(Saved data entries)
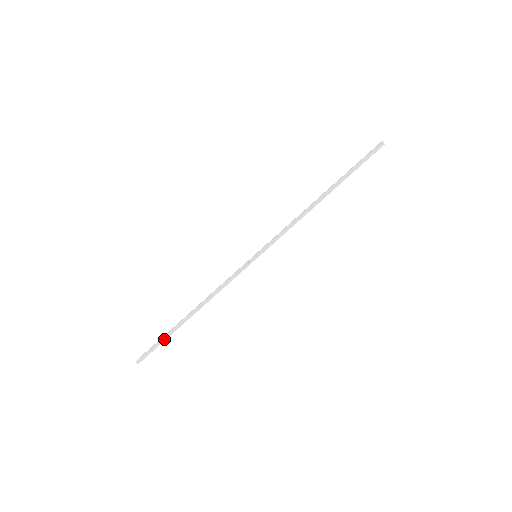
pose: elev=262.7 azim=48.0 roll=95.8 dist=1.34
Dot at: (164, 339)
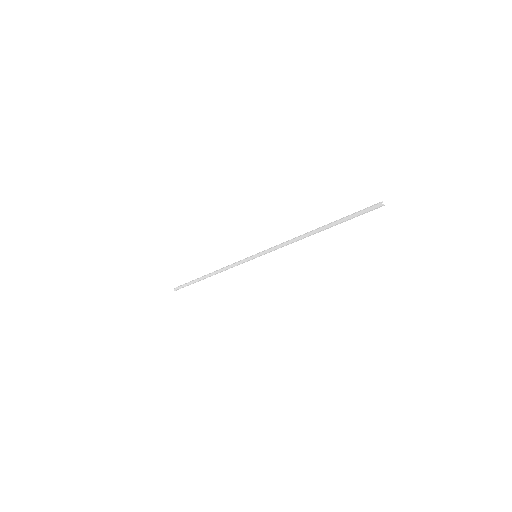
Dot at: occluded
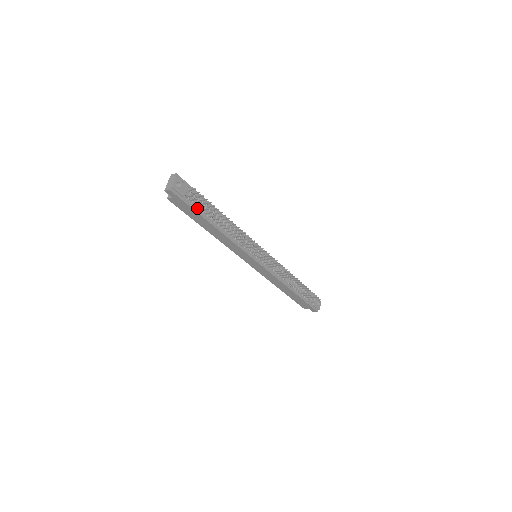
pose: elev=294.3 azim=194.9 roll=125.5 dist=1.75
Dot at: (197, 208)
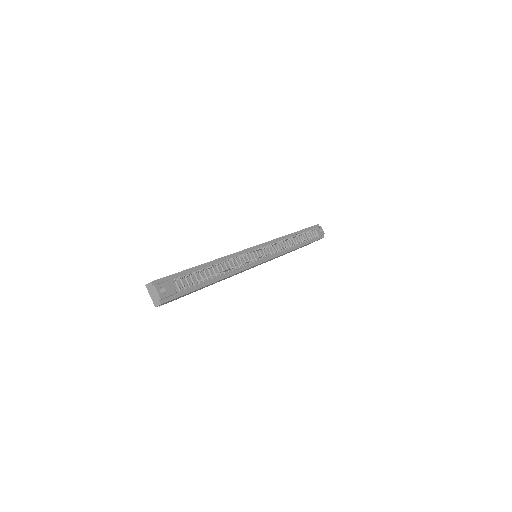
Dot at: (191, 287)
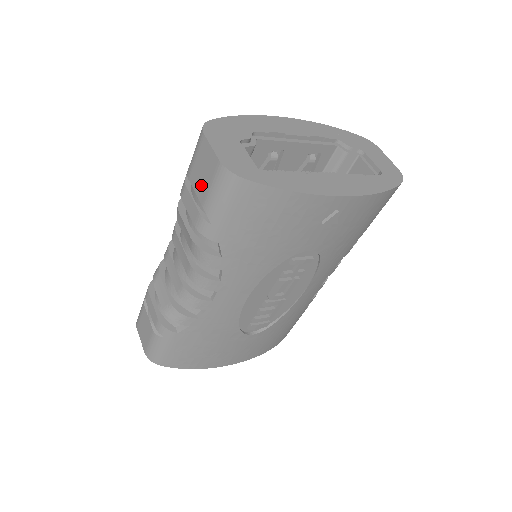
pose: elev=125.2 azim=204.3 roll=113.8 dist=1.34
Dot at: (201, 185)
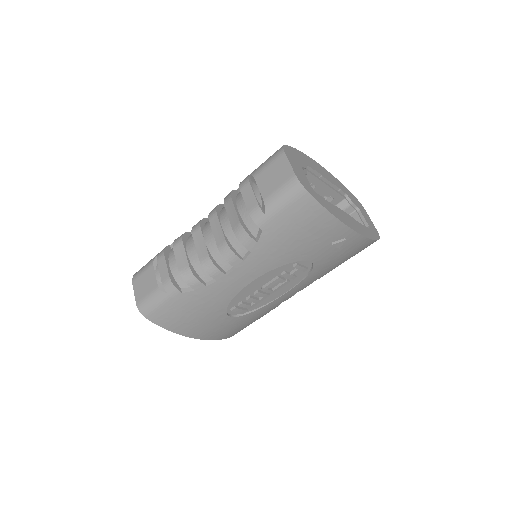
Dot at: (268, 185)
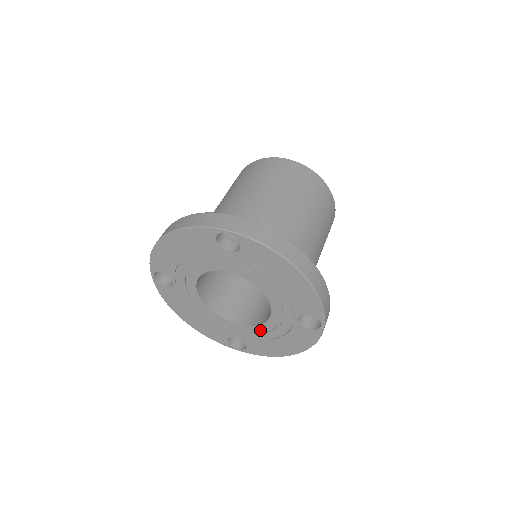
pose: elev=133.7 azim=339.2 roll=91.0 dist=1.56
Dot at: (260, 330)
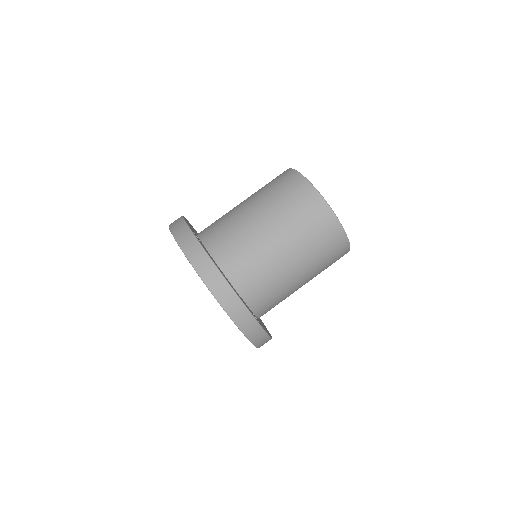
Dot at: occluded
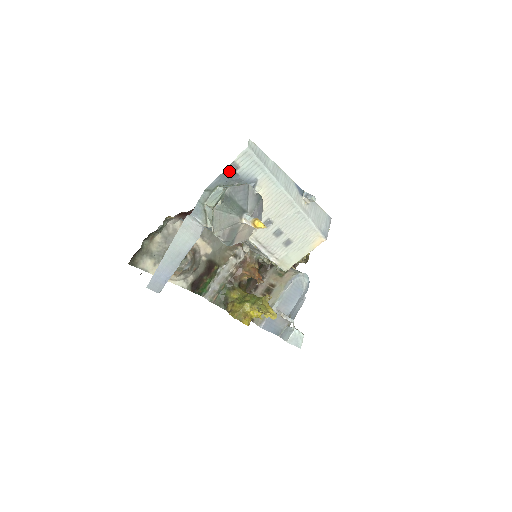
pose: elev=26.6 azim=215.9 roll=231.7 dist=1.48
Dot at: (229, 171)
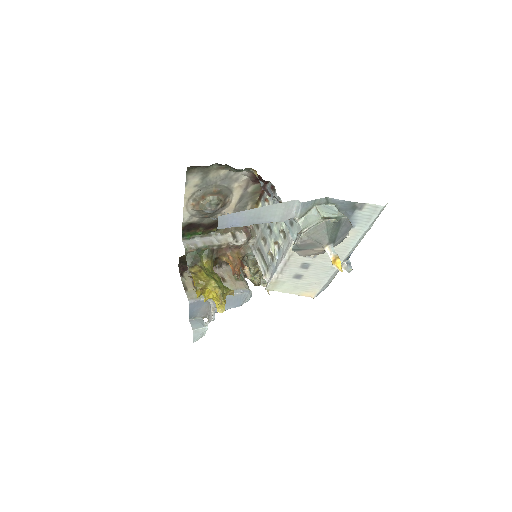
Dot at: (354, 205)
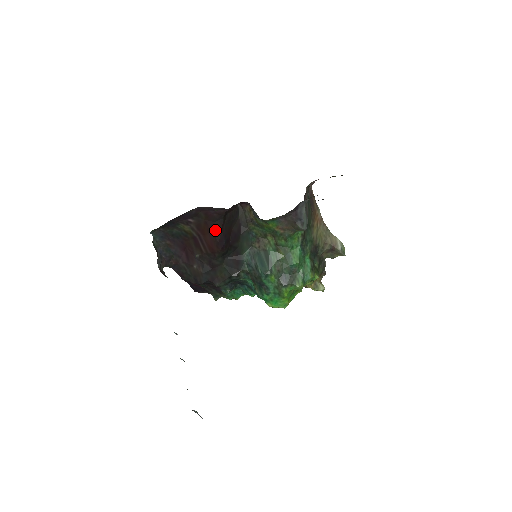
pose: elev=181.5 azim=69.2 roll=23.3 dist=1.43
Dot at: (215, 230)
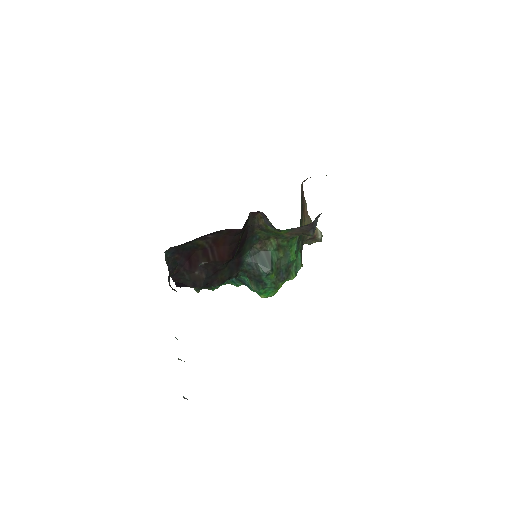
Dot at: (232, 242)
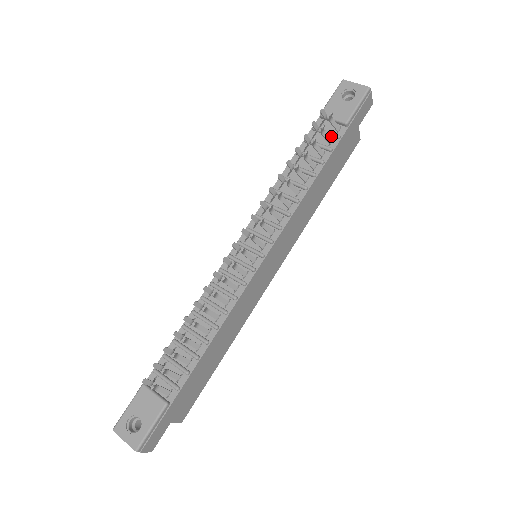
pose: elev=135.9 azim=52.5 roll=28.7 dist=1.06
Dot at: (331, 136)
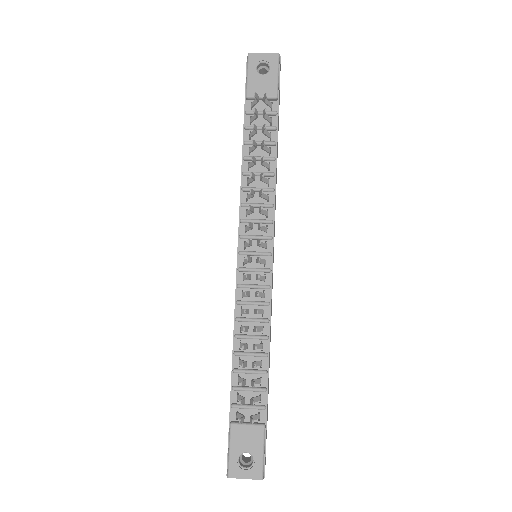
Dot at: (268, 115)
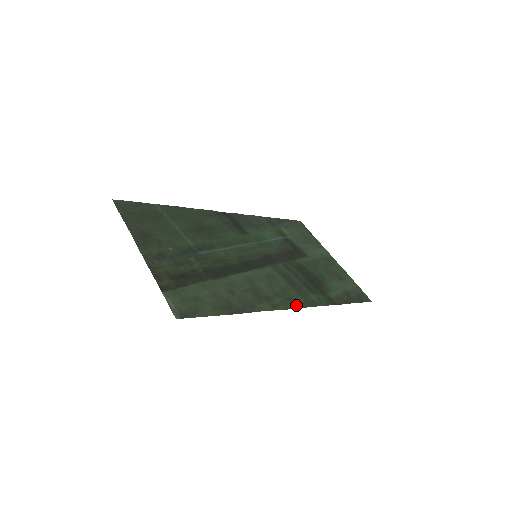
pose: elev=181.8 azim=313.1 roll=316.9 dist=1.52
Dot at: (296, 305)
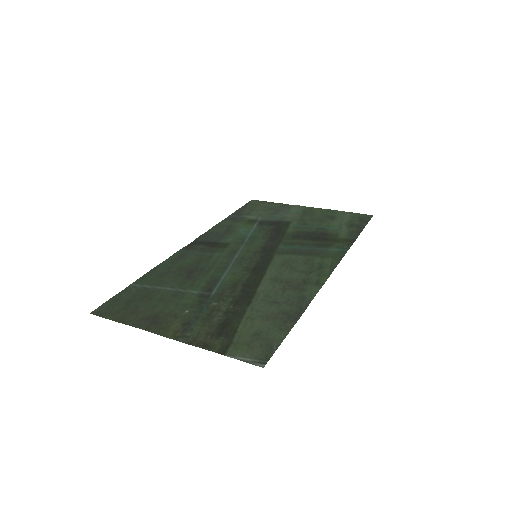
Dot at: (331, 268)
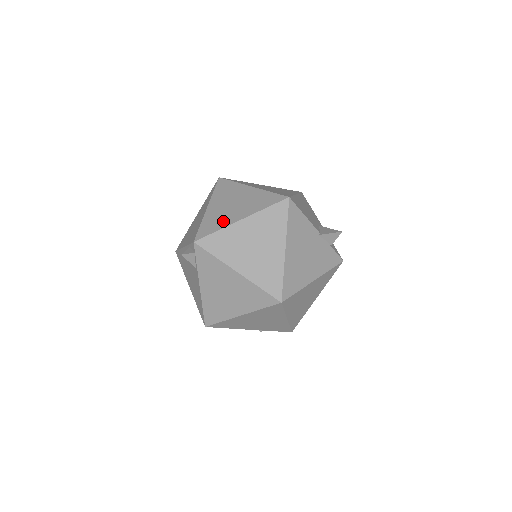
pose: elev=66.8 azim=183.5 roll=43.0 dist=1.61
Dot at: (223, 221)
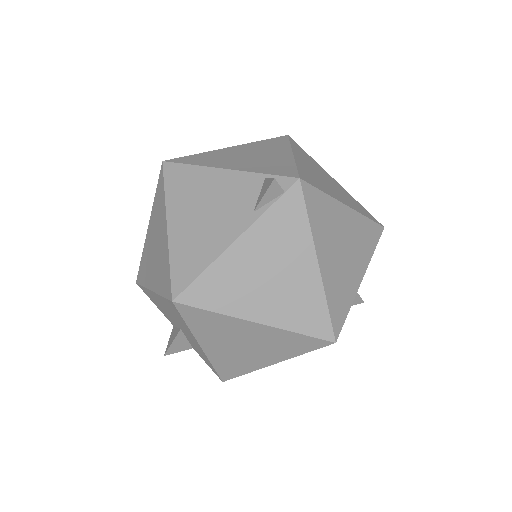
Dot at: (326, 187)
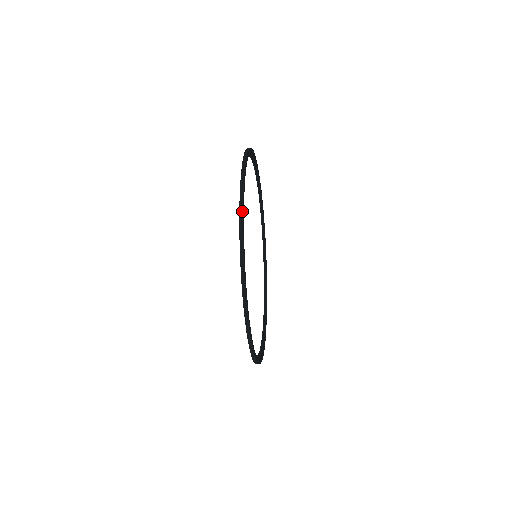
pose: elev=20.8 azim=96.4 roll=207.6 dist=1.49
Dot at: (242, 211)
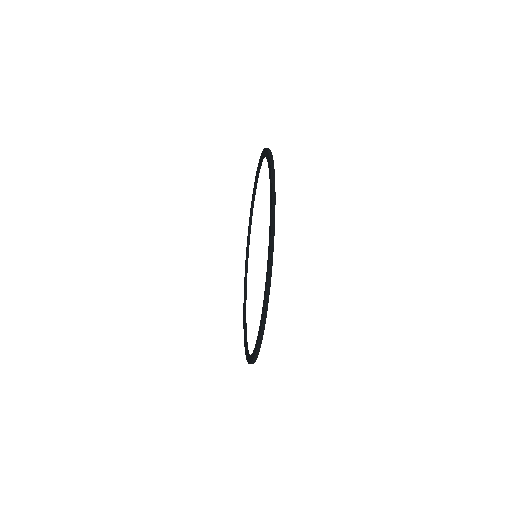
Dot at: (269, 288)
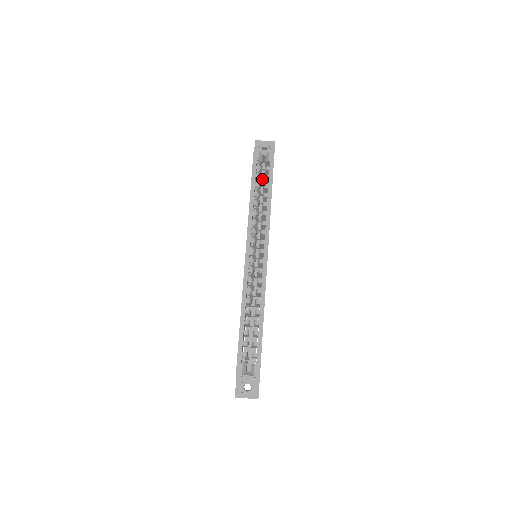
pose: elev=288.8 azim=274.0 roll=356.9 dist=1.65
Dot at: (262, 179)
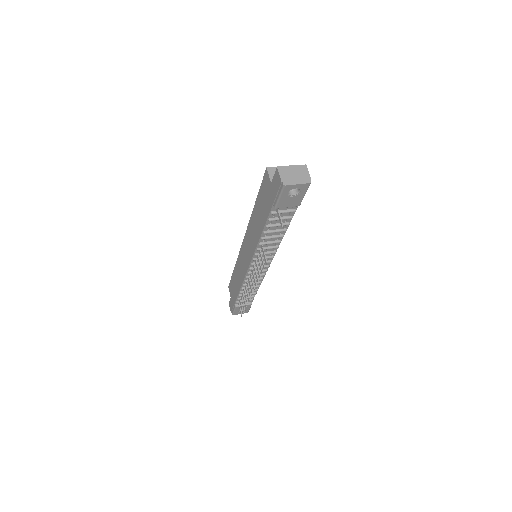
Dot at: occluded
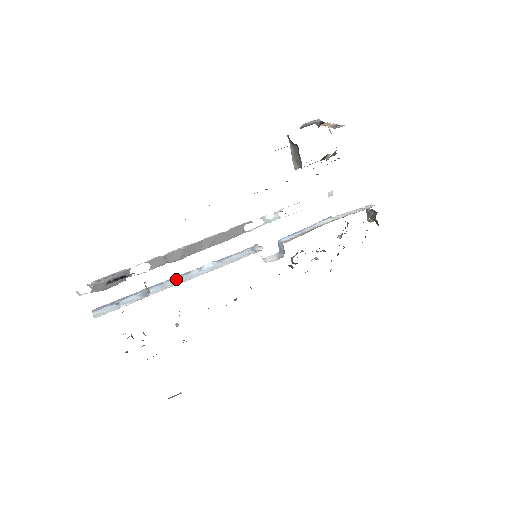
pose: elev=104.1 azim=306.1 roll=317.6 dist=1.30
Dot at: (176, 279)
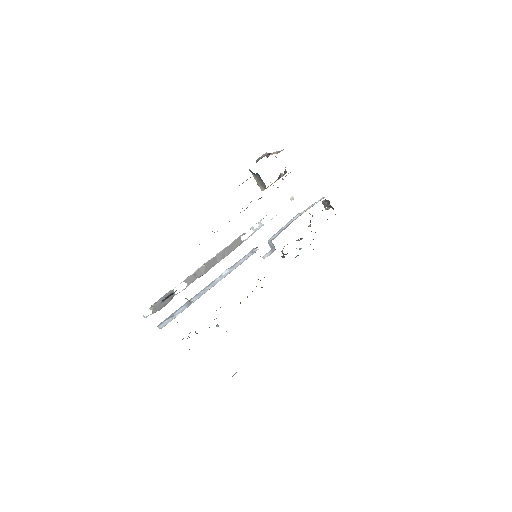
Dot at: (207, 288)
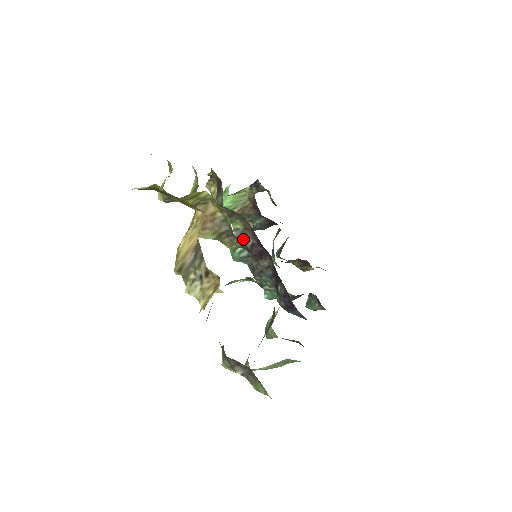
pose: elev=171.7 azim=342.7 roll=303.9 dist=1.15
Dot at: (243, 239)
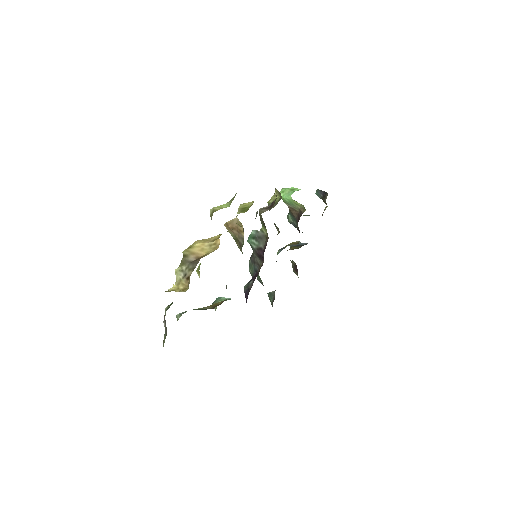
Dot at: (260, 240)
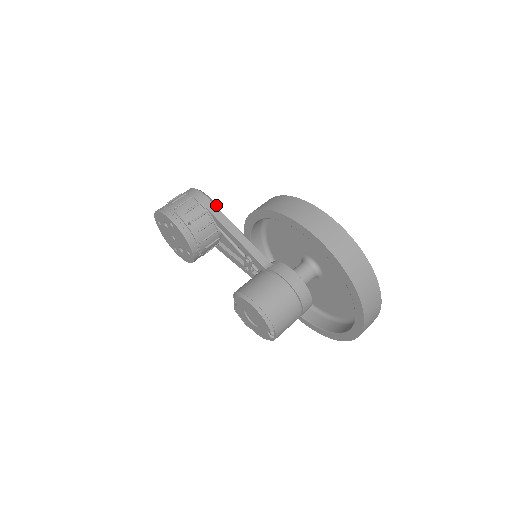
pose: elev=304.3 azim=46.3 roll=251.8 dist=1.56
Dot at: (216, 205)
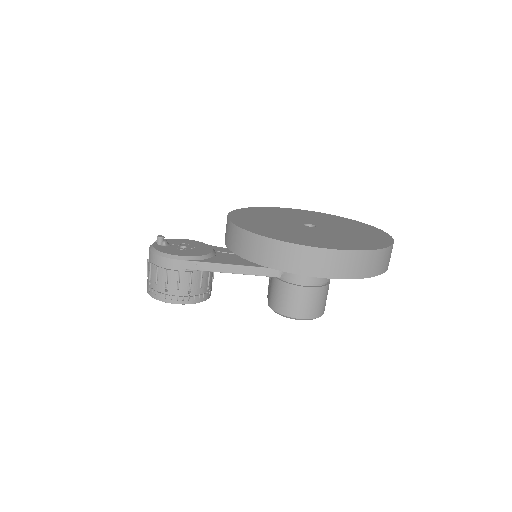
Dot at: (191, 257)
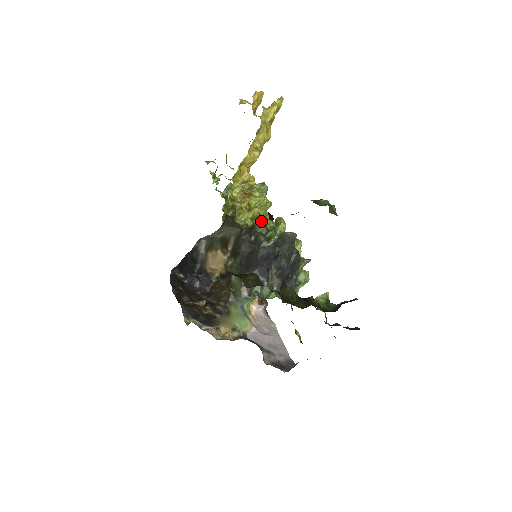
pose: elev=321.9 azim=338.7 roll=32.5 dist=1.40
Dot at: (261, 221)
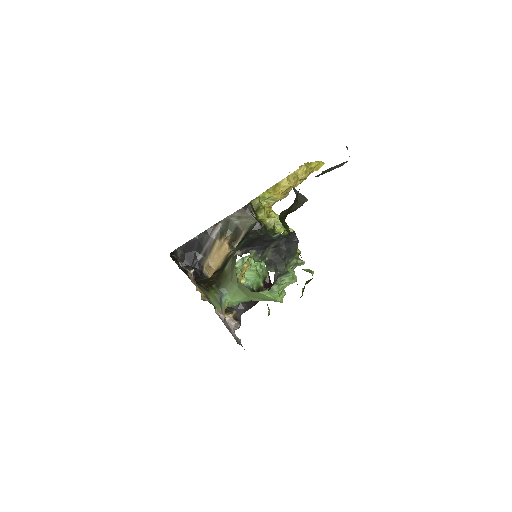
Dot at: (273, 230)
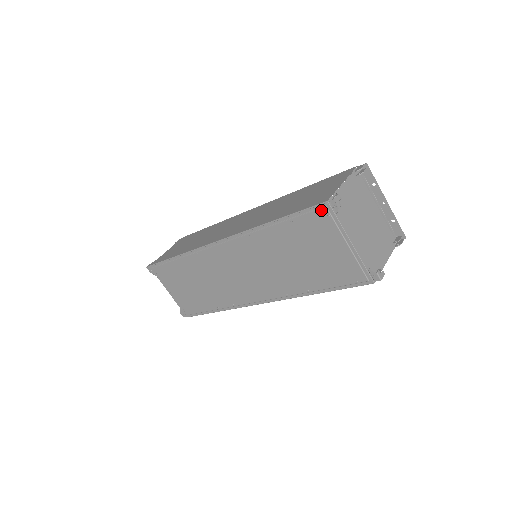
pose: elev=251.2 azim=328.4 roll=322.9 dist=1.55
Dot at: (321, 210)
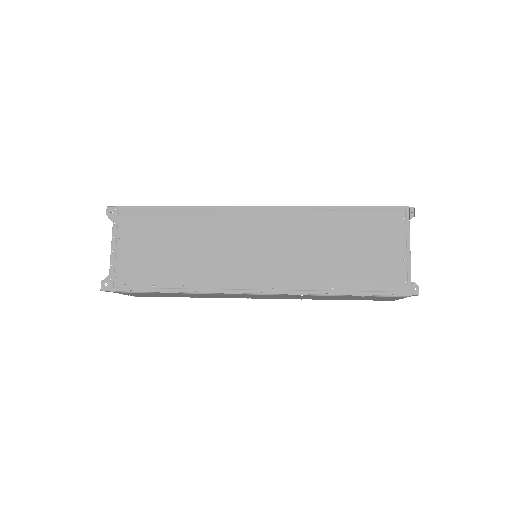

→ Exercise task:
Render all of the data above as a numbered list, omitting any blank lines and leaving the pictures out of the answer.

→ Exercise solution:
1. pose: elev=262.7 azim=48.0 roll=95.8 dist=1.34
2. Dot at: (164, 339)
3. Dot at: occluded
4. pose: elev=294.3 azim=194.9 roll=125.5 dist=1.75
5. Dot at: (197, 208)
6. Dot at: (191, 287)
7. pose: elev=125.2 azim=204.3 roll=113.8 dist=1.34
8. Dot at: (201, 185)
9. Dot at: (268, 185)
10. pose: elev=133.7 azim=339.2 roll=91.0 dist=1.56
11. Dot at: (260, 330)
12. Dot at: occluded
13. pose: elev=26.6 azim=215.9 roll=231.7 dist=1.48
14. Dot at: (229, 171)
15. Dot at: (354, 205)
16. pose: elev=181.5 azim=69.2 roll=23.3 dist=1.43
17. Dot at: (215, 230)
18. Dot at: (232, 242)
19. pose: elev=135.9 azim=52.5 roll=28.7 dist=1.06
20. Dot at: (331, 136)
21. Dot at: (268, 115)
22. pose: elev=181.8 azim=313.1 roll=316.9 dist=1.52
23. Dot at: (296, 305)
24. Dot at: (331, 268)
25. pose: elev=66.8 azim=183.5 roll=43.0 dist=1.61
26. Dot at: (223, 221)
27. Dot at: (326, 187)
28. pose: elev=20.8 azim=96.4 roll=207.6 dist=1.49
29. Dot at: (242, 211)
30. Dot at: (269, 288)
31. pose: elev=288.8 azim=274.0 roll=356.9 dist=1.65
32. Dot at: (262, 179)
33. Dot at: occluded
34. pose: elev=104.1 azim=306.1 roll=317.6 dist=1.30
35. Dot at: (176, 279)
36. Dot at: (207, 288)
37. pose: elev=171.7 azim=342.7 roll=303.9 dist=1.15
38. Dot at: (243, 239)
39. Dot at: (260, 240)
40. pose: elev=304.3 azim=46.3 roll=251.8 dist=1.56
41. Dot at: (216, 205)
42. Dot at: (191, 257)
43. pose: elev=321.9 azim=338.7 roll=32.5 dist=1.40
44. Dot at: (261, 221)
45. Dot at: (273, 230)
46. pose: elev=251.2 azim=328.4 roll=322.9 dist=1.55
47. Dot at: (321, 210)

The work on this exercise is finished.